Tension is rising at telephone-equipment company Avaya’s two metro Denver offices as about 700 union workers in Colorado prepare for a potential national strike when their contract expires May 27.
A dozen workers walked an informational picket line Thursday morning at the company’s Highlands Ranch campus off C-470 and Lucent Boulevard.
At the Westminster campus, employees held signs saying “It’s all about jobs” during their work breaks Thursday, said Dave Minshall, a Communications Workers of America Local 7777 union spokesman.
Union workers want a job-security clause in their new contract because they believe the company wants to send their jobs overseas. Avaya spokesman Scott Horne said Thursday, “There is no plan to do that.”

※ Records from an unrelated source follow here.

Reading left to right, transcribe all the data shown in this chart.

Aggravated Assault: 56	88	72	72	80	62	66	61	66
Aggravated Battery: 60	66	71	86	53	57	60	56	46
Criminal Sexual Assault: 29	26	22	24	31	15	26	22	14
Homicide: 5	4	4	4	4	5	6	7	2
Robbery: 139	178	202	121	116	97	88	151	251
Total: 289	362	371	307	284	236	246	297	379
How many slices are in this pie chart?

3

Avaya has about 2,800 CWA union employees working at Avaya offices around the country, with the highest number in Colorado, said Suzie Miller, CWA Local 7777 president in Englewood.
Avaya laid off about 80 workers in Denver in February and March.
“The company is pushing us to go out on strike. We don’t want to,” said Brook Harned, a call- center technician at the Highlands Ranch office whose husband is also an Avaya employee. “I’m afraid of it.”
Workers will find out today if an earlier vote for a strike authorization was approved, Minshall said. Such a vote is often used as a negotiating tactic, he said.
“I voted to strike. I’m very much supportive of protecting my job and benefits and the way of life I’ve grown accustomed to,” said John McKinney, a systems-support specialist from Littleton who works at the Highlands Ranch office.
“They’re outsourcing all our jobs overseas,” said Dawn Barraco, a union organizer who said she has worked for Avaya and its predecessors, Lucent Technologies and AT&T, for more than 25 years.
“If provoked, we will strike,” said Barraco. “The strategy is to get a contract.”
Miller said contract negotiations going on in Washington, D.C., “have pretty much fallen apart” on the job-security issue.
CWA union workers at other companies such as Denver- based telecommunication company Qwest have job-security clauses in their contracts, Miller said.
Avaya’s Horne declined to say how negotiations are going.
“We’re at the table and having negotiations, and we plan to conclude and reach an agreement,” Horne said.
About 300 International Brotherhood of Electric Workers around the country – but none in Denver – also are negotiating a new contract for May 27.
Avaya has a total of about 2,500 workers in Colorado, including nonunion research-and- development workers, software engineers and managers, Horne said. Union workers do technical support and install and repair equipment.